Subsequently numerous petitions came to be tagged along with this writ petition. On December 20, 2021, the matter came to be listed before a division bench of Justices A.A. Sayed and Abhay Ahuja. During the hearing, the assistant government pleader submitted that certain further clarifications were sought by the Union Ministry of Law and Justice, and the said clarifications would be answered by the state government within four weeks from that day.
Thereafter on February 8, the assistant government pleader placed on record a copy of the letter dated January 24 written by the Principal Secretary, Housing Department, Government of Maharashtra to the Under Secretary, Union Ministry of Home Affairs, and the office of the Additional Solicitor General sought time to take instructions. On March 8, the bench was informed that the matter is pending before the Union Ministry of Law and Justice. The bench therefore ordered that an affidavit be filed by the Ministry on the further course of action it proposed to take.
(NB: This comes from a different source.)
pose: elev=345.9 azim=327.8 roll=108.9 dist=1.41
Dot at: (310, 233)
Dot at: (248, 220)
However, till date no such affidavit has been filed by the Ministry. Thereafter on April 5, a copy of the letter dated March 22 of the Union Ministry of Home Affairs addressed to the Principal Secretary, Housing Department of the state government was placed before the bench, and the assistant government pleader sought time to take instructions. Thereafter, on April 25, the counsel for the Union Government placed on record a letter dated March 30 before a division bench of Justices R.P. Mohite-Dere and Madhav J. Jamdar, which was sent by the Under Secretary to the union government and to the Additional Solicitor General.
The order of that date records that “[i]n the said letter in paragraph 3 it is stated that after the completion of inter-ministerial consultation, Ministry of Home Affairs processes the Bill alongwith comments of the nodal Ministries, for the consideration of the Hon’ble President of India for according his assent to the Bill/withholding his assent to the Bill/returning the Bill with Presidential Message.”
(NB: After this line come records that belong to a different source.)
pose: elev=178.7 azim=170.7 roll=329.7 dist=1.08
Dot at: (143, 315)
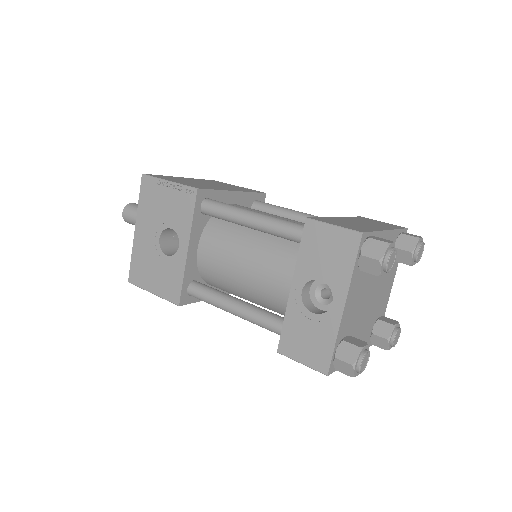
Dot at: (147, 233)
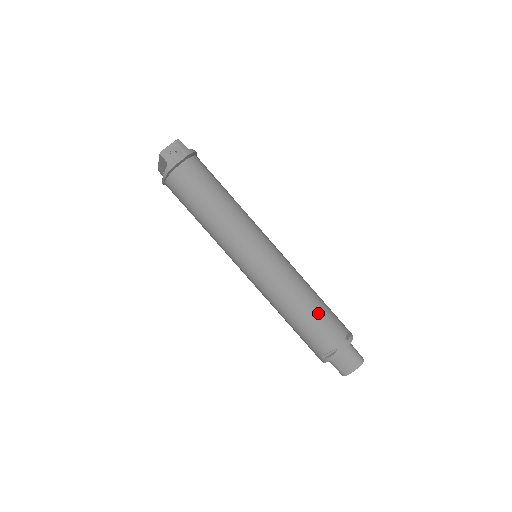
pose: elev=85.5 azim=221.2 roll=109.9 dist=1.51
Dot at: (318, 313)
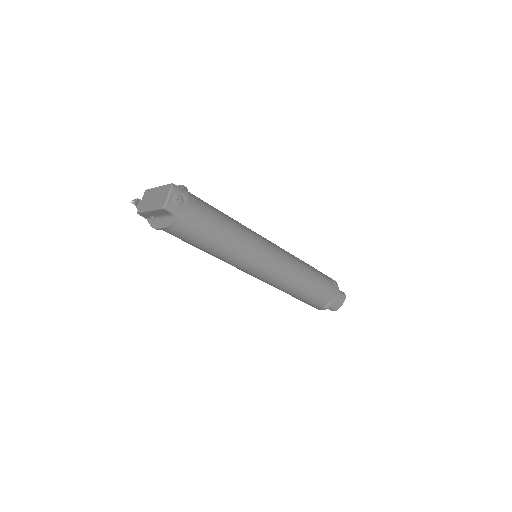
Dot at: (317, 280)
In spite of multiple directions and orders passed by the Bombay High Court, the developer till date has failed to comply with the directions and complete redevelopment of the building.
It was further submitted before the court that the Ministry has requested to take up the matter for filing of affidavit with Union Ministry of Law and Justice’s Department of Legal Affairs, and that the Ministry has called the concerned officers to discuss the matter with the Additional Secretary, Department of Legal Affairs vide the said letter. Time was sought by the counsel for the union government.
In the last eight months after the passing of the order dated October 8, 2021, the matter has been listed on six dates and on most of these dates, either the state government or the union government has sought adjournment on the grounds of on-going correspondence among various departments of the governments, and have placed document on record before the court in sealed envelopes.
It has been almost two years since the passing of the Bill in the Maharashtra state assembly, and it still awaits the President’s nod. Day by day, with the clock ticking, the desperation of occupants of these cessed buildings only worsens. The cost of the loss of time, money and human effort, especially in cases where there is broad agreement on the laws, is colossal.